### Written task A
In the text on benchmarking, replace "released" with "published" and write out the passage from "Every once in" to "in this 'study'...".
### Written task B
Translate this sentence from the text on benchmarking into Spanish: "We all should be familiar with benchmarks, by now."

### Text excerpt

◆ ◆ ◆ ◆

So why the quick lesson in fundamental economics? Is it a primer for a blog on Econometrics? Thankfully, no (I'd like to forget those days). It is meant to define how a cause-and-effect relationship *can* *be* isolated from external influences, something that seems to be lacking in the world of benchmarking.

 

We all should be familiar with benchmarks, by now. They're those cute little chart-and-graph reports that corporations release periodically to show their product towering over their competitors'. Normally, they're about as objective as the tobacco industry, sponsoring studies, showing how cigarettes don't kill. Clearly, whoever is running the test, has the ability to tweak/tune/hack things in such a way to achieve the desired results. From where I sit, they are nothing more than marketing material/fluff/fud/poop pieces.

 

Every once in a while, a benchmark is released by a third-party, that would seemingly have nothing at stake with any player in the study 'winning'. This week, we have a study by eweek. JBoss Portal did very well in this 'study'...

 

On Average Transactions Per Second:

 

On Average Document Download Time:

 

The problem with this study, however, is that the idea of Ceteris Paribus is not observed. From their platform matrix, I see a mish-mash of stacks - different OSes, different DBs, JVM?. And then the question, 'Which Portal is the most performant'? If the benchmark implementors had a clue on some basic scientific principles, we would see identical stacks compared - one for the Windows side and one for the Linux side.

◆ ◆ ◆ ◆

(Dataset items)
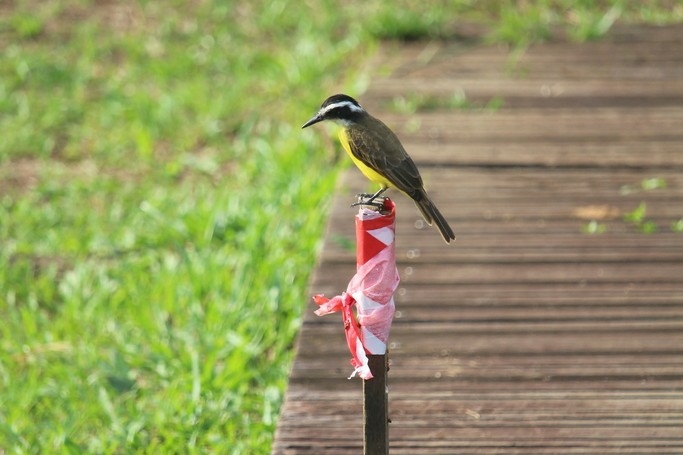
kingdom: Animalia
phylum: Chordata
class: Aves
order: Passeriformes
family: Tyrannidae
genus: Pitangus
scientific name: Pitangus lictor
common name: Lesser kiskadee
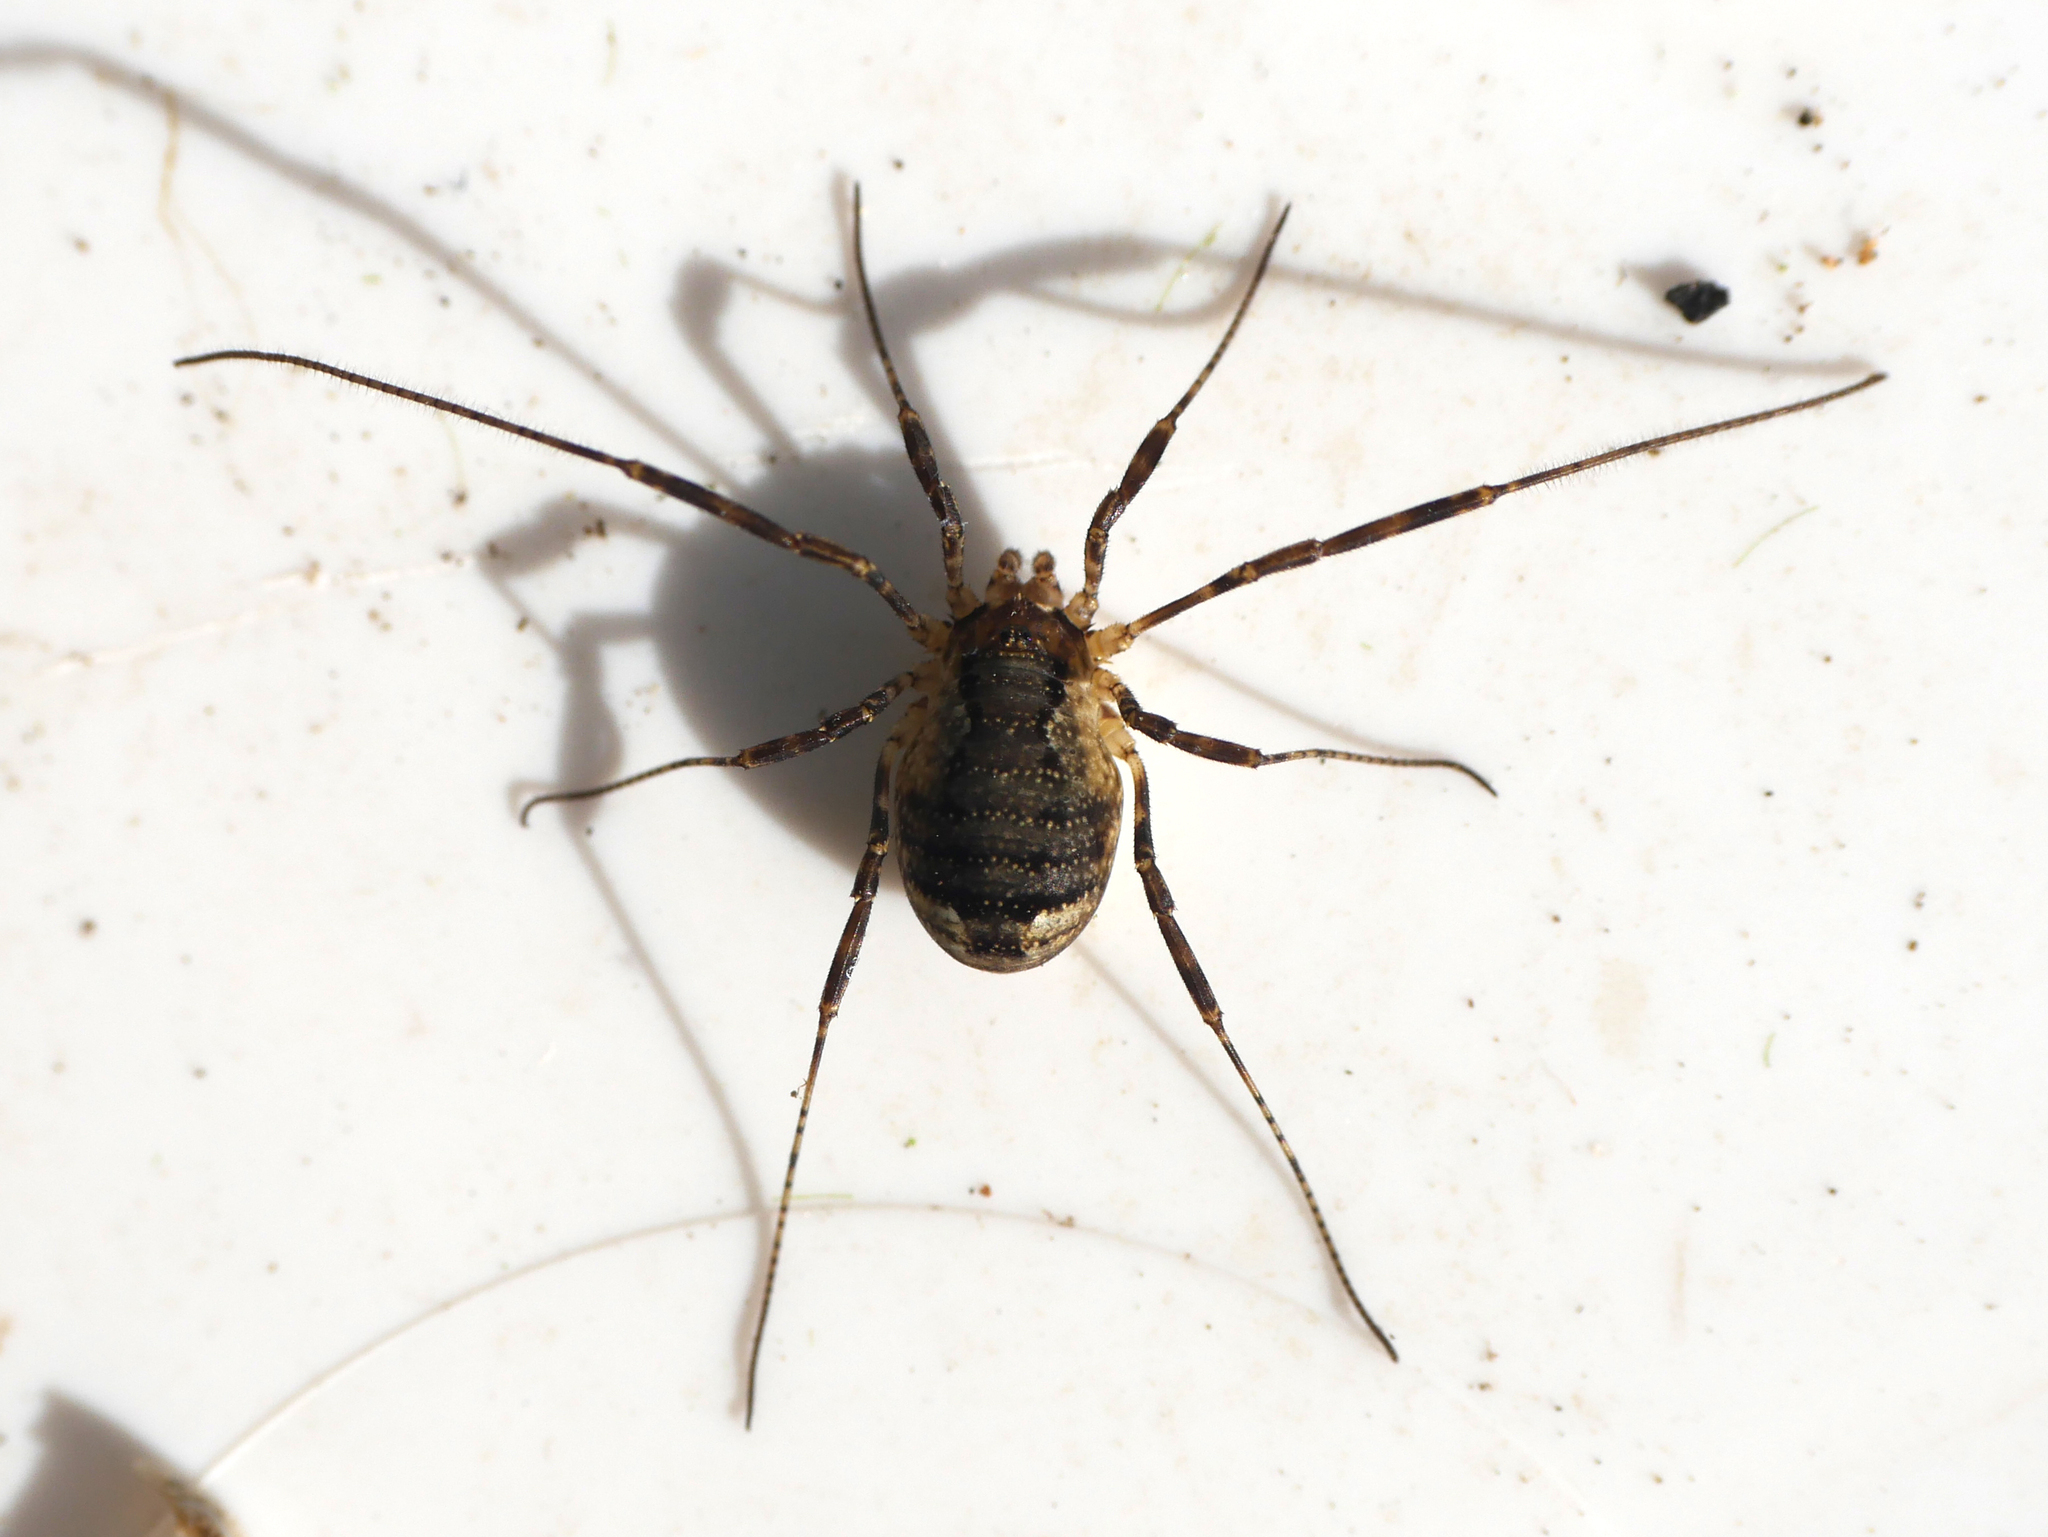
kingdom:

◆ ◆ ◆ ◆

### Problem solution A
Every once in a while, a benchmark is published by a third-party, that would seemingly have nothing at stake with any player in the study 'winning'. This week, we have a study by eweek. JBoss Portal did very well in this 'study'...

### Problem solution B
A estas alturas, todos deberíamos estar familiarizados con las pruebas de rendimiento comparativas.